• [WHAT IS BEING ASKED]:
Reproduce, line for line, the stretch of rows below that begins with the line containing "04 min 22 s." and ends with the line containing "11 h 59 min", including both of those lines. Output only that stretch.

*** RECORDS SUPPLIED ***

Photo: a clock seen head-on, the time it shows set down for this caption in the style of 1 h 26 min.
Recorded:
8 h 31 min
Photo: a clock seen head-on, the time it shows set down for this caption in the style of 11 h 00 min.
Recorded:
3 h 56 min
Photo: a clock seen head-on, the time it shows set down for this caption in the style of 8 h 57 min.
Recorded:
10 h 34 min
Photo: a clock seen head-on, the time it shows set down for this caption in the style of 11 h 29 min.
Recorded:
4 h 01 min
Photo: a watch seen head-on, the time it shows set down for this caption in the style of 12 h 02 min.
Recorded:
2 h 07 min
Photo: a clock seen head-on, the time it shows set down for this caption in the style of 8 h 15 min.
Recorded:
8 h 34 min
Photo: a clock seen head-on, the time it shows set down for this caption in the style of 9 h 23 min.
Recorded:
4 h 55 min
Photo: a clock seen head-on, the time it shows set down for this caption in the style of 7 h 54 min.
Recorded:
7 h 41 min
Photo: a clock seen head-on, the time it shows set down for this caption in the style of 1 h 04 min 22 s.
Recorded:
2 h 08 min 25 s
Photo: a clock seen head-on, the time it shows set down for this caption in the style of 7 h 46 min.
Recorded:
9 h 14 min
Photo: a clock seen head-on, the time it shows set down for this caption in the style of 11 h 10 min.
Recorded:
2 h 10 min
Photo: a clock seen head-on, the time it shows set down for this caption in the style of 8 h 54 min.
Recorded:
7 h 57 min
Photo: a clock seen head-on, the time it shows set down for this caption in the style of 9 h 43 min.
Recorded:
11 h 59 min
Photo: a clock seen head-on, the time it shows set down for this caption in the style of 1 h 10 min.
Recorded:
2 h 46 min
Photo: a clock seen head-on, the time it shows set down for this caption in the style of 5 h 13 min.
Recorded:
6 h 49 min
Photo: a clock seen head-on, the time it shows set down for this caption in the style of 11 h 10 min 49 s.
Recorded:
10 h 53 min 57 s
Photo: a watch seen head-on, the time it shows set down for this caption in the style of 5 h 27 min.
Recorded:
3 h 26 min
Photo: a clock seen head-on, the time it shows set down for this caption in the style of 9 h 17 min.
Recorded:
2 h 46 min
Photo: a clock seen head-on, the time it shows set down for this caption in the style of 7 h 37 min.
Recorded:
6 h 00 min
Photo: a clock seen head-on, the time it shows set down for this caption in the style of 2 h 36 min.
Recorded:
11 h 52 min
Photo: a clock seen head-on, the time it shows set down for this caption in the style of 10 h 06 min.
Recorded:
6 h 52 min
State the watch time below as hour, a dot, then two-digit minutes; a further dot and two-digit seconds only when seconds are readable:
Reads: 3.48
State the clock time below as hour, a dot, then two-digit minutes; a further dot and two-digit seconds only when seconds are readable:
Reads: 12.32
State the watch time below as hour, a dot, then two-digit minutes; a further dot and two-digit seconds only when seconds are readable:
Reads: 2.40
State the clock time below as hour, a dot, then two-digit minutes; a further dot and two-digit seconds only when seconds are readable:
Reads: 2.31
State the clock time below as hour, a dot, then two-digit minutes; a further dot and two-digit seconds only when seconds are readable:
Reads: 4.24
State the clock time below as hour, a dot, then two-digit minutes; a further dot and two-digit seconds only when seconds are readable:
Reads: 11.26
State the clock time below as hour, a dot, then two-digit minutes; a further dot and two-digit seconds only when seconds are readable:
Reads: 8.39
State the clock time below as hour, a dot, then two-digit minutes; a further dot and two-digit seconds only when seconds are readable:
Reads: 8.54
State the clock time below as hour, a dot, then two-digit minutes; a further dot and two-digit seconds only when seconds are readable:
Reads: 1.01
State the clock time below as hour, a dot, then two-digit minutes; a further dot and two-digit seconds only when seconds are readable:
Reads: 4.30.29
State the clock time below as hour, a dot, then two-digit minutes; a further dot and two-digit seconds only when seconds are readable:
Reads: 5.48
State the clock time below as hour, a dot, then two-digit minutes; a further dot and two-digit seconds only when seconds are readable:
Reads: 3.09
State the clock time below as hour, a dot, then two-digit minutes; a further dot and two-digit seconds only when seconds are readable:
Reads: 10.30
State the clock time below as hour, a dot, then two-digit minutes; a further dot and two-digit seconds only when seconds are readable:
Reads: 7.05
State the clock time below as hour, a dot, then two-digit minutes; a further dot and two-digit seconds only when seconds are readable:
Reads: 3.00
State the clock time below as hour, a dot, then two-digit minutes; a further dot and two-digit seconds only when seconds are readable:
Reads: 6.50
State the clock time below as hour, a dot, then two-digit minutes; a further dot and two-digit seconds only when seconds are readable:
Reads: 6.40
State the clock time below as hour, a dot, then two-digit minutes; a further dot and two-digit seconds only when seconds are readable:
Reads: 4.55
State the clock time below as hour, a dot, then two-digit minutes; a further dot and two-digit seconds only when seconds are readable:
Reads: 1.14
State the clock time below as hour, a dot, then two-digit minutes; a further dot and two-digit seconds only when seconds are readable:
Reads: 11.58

***

• [FULL OUTPUT]:
Photo: a clock seen head-on, the time it shows set down for this caption in the style of 1 h 04 min 22 s.
Recorded:
2 h 08 min 25 s
Photo: a clock seen head-on, the time it shows set down for this caption in the style of 7 h 46 min.
Recorded:
9 h 14 min
Photo: a clock seen head-on, the time it shows set down for this caption in the style of 11 h 10 min.
Recorded:
2 h 10 min
Photo: a clock seen head-on, the time it shows set down for this caption in the style of 8 h 54 min.
Recorded:
7 h 57 min
Photo: a clock seen head-on, the time it shows set down for this caption in the style of 9 h 43 min.
Recorded:
11 h 59 min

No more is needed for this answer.